A tireless advocate for the prison reform, Cash began performing concerts at various prisons starting in the late 1960s, leading to two highly successful live albums, Johnny Cash at Folsom Prison (1968) and Johnny Cash at San Quentin (1969). In the latter prison, when Cash performed his prison song “San Quentin” (“I hate every inch of you/May you rot and burn in hell/May your walls fall and may I live to tell”), he nearly caused an uprising. The definitive, iconoclastic image made its way into Cash’s Hollywood biopic, Walk the Line, but the gesture was actually shot during a rehearsal session toward the annoying cameraman, the concert’s official photographer Jim Marshall.
A well-known poster marks the occasion. Or does it? Many of us have seen the cropped version of the above photo which graced the covers of the so-called, “Million Dollar Quartet”-Elvis Presley, Jerry Lee Lewis, Carl Perkins, and Johnny Cash. Recorded on Tuesday December 4, 1956 in the Sun Record Studios in Memphis, Tennessee, the jam session of the Million Dollar Quartet was totally unplanned.
That morning Perkins came to the studios to cut some new material, including a revamped version of an old blues song, “Matchbox.” Jerry Lee Lewis, still unknown outside Memphis, was asked by the studios to play the piano on the Perkins session. Elvis Presley, a former Sun artist himself dropped by with a girlfriend, Marilyn Evans. As Presley listened to the playback of the Perkins’ session, Johnny Cash (who was the first to arrive at Sun Studio that day) decided to join in too.

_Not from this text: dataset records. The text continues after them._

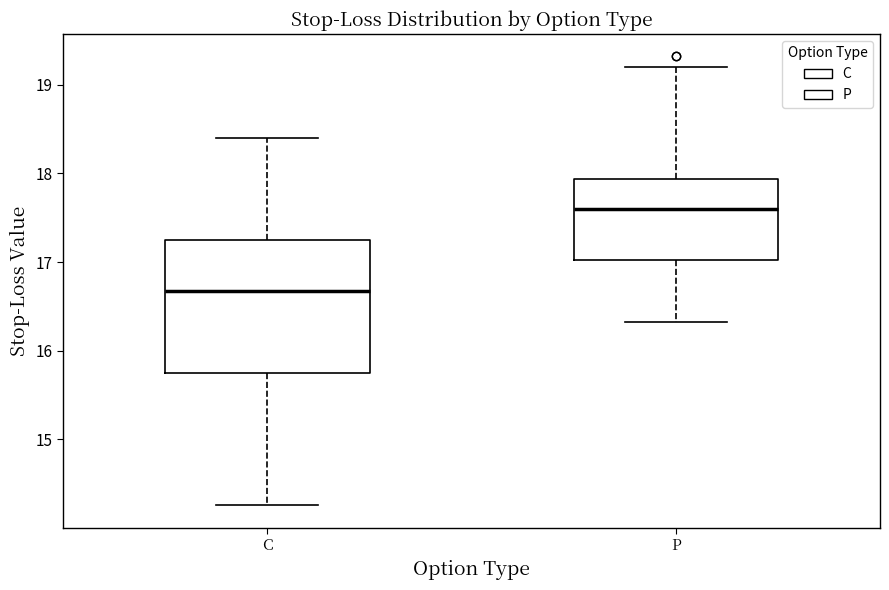

Reading left to right, transcribe this box plot: for each box, give where its median line is, the range the box spans, and where its two whiskers end, as read against the y-axis. The values are not printed on the chart, so give them approximately, as read against the axis.

C: median 16.7, box 15.8 to 17.3, whiskers 14.3 to 18.4
P: median 17.6, box 17.0 to 17.9, whiskers 16.3 to 19.2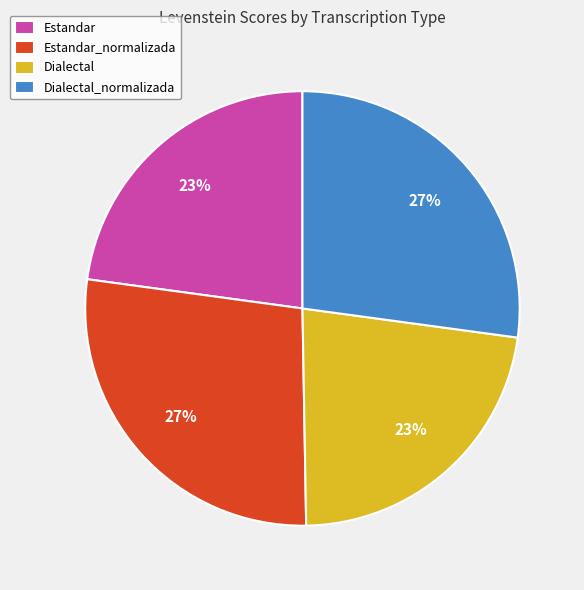

To the nearest percent, what is the combined percentage of Dialectal and Dialectal_normalizada?

50%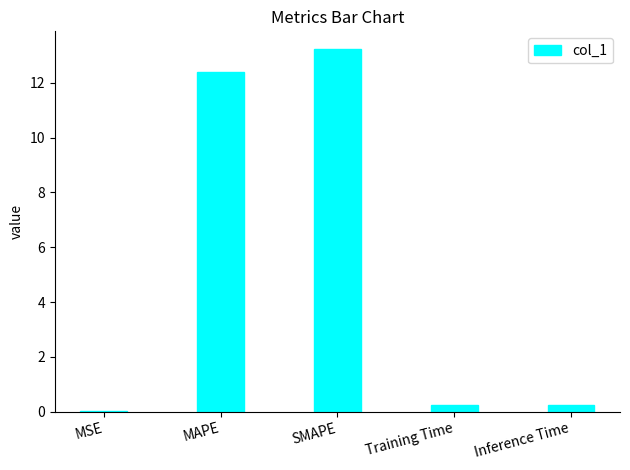

The value at MAPE is 12.4. True or false?

True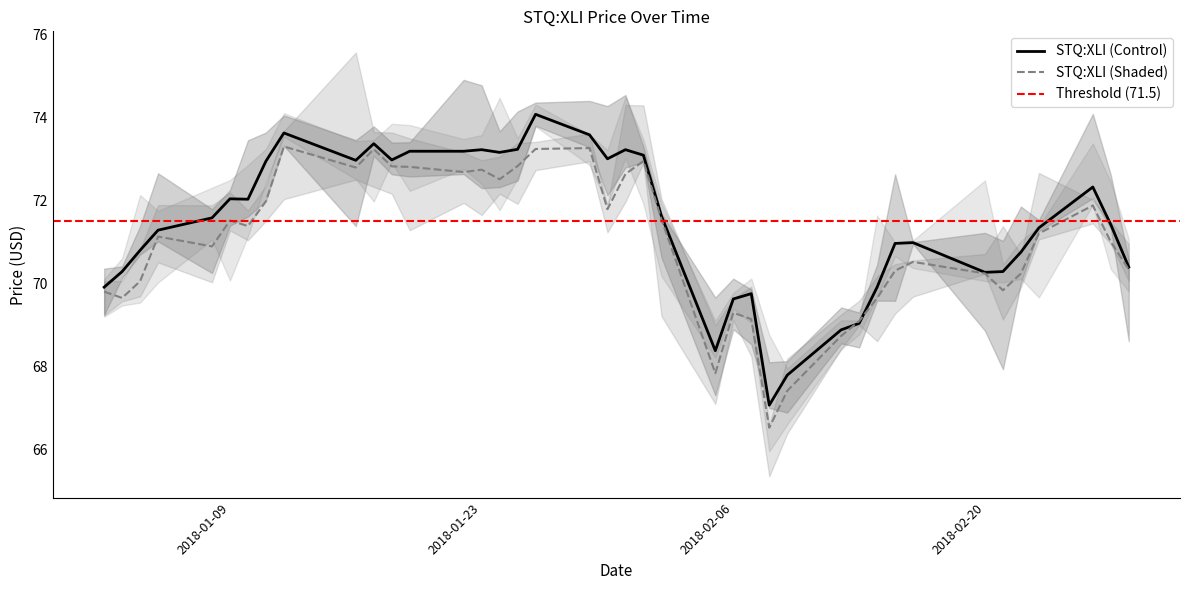

What is the label of the 29th point from the right?

2018-01-18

The studio spotted an opportunity for the publicity and called a local newspaper, the Memphis Press-Scimitar. The next day, an article was published under the title, “Million Dollar Quartet,” accompanied by a cropped version of the above photo. The image of Marilyn Evans was cropped out of–a practice continued on the subsequent record covers and later posters. Today, it is uncertain whether ‘Marilyn Evans’ existed and whether she was merely a placeholder name for Elvis’ unknown girlfriend that day.
Unlike other women who told (and sold) their story of time with Presley, Evans disappeared from the media spotlight. Her voice, however, can be heard on the recordings from that day as she suggests a song title to the singers. Those present on that historic day claimed that then-19 year old was a showgirl at Las Vegas and dated Elvis only for a few weeks. Perkins, however, insisted that the woman had a different name. The mystery was finally solved only in 2008 with a publication of a Chicago Tribune article.